EXERCISE INSTRUCTIONS - Could you reproduce all of the following entries exactly?

MATERIAL FOR THIS TASK -
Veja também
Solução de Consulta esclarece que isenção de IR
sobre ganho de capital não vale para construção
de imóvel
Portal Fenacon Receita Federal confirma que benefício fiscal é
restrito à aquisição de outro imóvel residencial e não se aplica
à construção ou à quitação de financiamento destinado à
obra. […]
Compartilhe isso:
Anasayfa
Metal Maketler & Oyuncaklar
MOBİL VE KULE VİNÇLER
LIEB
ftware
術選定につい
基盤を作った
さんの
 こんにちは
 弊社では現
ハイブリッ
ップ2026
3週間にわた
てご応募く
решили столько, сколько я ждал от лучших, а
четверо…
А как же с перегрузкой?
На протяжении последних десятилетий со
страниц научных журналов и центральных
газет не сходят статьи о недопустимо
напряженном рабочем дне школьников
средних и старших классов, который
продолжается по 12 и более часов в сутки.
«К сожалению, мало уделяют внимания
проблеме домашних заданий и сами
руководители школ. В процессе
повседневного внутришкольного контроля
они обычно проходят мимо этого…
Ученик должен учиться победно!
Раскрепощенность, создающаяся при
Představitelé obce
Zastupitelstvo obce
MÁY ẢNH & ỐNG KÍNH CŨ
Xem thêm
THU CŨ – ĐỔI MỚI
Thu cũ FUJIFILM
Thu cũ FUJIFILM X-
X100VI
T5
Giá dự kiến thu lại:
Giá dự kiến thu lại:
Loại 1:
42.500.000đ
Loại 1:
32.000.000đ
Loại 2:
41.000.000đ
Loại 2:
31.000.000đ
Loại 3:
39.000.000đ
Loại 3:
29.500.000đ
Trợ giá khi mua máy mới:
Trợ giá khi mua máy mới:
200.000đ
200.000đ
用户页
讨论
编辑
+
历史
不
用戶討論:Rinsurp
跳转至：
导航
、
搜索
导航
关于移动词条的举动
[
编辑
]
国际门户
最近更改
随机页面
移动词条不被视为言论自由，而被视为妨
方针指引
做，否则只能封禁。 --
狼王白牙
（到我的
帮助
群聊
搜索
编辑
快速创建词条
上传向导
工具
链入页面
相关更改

EXERCISE RESPONSE -
Veja também
Solução de Consulta esclarece que isenção de IR
sobre ganho de capital não vale para construção
de imóvel
Portal Fenacon Receita Federal confirma que benefício fiscal é
restrito à aquisição de outro imóvel residencial e não se aplica
à construção ou à quitação de financiamento destinado à
obra. […]
Compartilhe isso:
Anasayfa
Metal Maketler & Oyuncaklar
MOBİL VE KULE VİNÇLER
LIEB
ftware
術選定につい
基盤を作った
さんの
 こんにちは
 弊社では現
ハイブリッ
ップ2026
3週間にわた
てご応募く
решили столько, сколько я ждал от лучших, а
четверо…
А как же с перегрузкой?
На протяжении последних десятилетий со
страниц научных журналов и центральных
газет не сходят статьи о недопустимо
напряженном рабочем дне школьников
средних и старших классов, который
продолжается по 12 и более часов в сутки.
«К сожалению, мало уделяют внимания
проблеме домашних заданий и сами
руководители школ. В процессе
повседневного внутришкольного контроля
они обычно проходят мимо этого…
Ученик должен учиться победно!
Раскрепощенность, создающаяся при
Představitelé obce
Zastupitelstvo obce
MÁY ẢNH & ỐNG KÍNH CŨ
Xem thêm
THU CŨ – ĐỔI MỚI
Thu cũ FUJIFILM
Thu cũ FUJIFILM X-
X100VI
T5
Giá dự kiến thu lại:
Giá dự kiến thu lại:
Loại 1:
42.500.000đ
Loại 1:
32.000.000đ
Loại 2:
41.000.000đ
Loại 2:
31.000.000đ
Loại 3:
39.000.000đ
Loại 3:
29.500.000đ
Trợ giá khi mua máy mới:
Trợ giá khi mua máy mới:
200.000đ
200.000đ
用户页
讨论
编辑
+
历史
不
用戶討論:Rinsurp
跳转至：
导航
、
搜索
导航
关于移动词条的举动
[
编辑
]
国际门户
最近更改
随机页面
移动词条不被视为言论自由，而被视为妨
方针指引
做，否则只能封禁。 --
狼王白牙
（到我的
帮助
群聊
搜索
编辑
快速创建词条
上传向导
工具
链入页面
相关更改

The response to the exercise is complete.